◆ EXERCISE BRIEF
How many lines in the data below have the string "خرید"? Reply with the number alone.
STORED DATA START
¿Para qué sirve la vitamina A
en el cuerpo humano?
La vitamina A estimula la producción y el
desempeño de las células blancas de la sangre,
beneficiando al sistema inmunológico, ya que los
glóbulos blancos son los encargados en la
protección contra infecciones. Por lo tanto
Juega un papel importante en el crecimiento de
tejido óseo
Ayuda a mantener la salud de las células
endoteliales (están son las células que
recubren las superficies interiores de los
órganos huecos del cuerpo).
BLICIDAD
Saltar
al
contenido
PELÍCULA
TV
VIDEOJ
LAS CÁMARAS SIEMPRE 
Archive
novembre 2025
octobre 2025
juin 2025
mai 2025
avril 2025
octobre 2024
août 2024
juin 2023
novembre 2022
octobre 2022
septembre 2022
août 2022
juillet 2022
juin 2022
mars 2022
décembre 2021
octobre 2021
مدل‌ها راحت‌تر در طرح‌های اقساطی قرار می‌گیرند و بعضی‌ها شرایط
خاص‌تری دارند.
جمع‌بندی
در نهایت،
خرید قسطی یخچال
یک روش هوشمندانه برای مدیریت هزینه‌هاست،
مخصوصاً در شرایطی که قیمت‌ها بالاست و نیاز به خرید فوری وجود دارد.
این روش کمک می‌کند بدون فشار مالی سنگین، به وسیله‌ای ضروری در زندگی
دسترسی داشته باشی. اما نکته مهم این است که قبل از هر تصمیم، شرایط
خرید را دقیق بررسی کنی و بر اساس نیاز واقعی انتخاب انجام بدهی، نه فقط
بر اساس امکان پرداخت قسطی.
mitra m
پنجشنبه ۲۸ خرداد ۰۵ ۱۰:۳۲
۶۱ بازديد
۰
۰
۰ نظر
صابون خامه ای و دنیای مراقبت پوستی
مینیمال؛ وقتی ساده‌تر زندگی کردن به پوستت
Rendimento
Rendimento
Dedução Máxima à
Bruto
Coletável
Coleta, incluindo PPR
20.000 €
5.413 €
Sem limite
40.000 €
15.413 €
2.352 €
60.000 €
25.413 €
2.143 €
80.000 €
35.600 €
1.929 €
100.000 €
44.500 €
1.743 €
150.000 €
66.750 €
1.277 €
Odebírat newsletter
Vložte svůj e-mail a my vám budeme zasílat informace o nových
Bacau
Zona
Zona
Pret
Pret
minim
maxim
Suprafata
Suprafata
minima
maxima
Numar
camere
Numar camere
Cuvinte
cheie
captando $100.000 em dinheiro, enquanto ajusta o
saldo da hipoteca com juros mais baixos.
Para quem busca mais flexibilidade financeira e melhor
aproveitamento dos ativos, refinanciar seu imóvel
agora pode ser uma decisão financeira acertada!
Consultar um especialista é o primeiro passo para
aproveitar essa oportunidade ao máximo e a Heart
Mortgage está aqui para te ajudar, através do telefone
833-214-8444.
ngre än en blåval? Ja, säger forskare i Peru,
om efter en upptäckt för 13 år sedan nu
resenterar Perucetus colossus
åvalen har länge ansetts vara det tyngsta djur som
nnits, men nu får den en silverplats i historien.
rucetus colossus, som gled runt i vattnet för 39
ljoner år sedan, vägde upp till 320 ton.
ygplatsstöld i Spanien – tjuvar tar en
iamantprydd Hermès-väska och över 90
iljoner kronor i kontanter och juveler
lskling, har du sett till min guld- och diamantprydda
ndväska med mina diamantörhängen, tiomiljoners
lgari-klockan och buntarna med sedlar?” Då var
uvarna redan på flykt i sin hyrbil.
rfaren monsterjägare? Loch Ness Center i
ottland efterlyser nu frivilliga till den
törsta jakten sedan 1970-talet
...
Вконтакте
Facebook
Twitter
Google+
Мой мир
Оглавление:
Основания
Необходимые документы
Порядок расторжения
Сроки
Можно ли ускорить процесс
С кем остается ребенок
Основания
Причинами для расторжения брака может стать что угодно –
STORED DATA END
◆ SOLUTION BELOW
3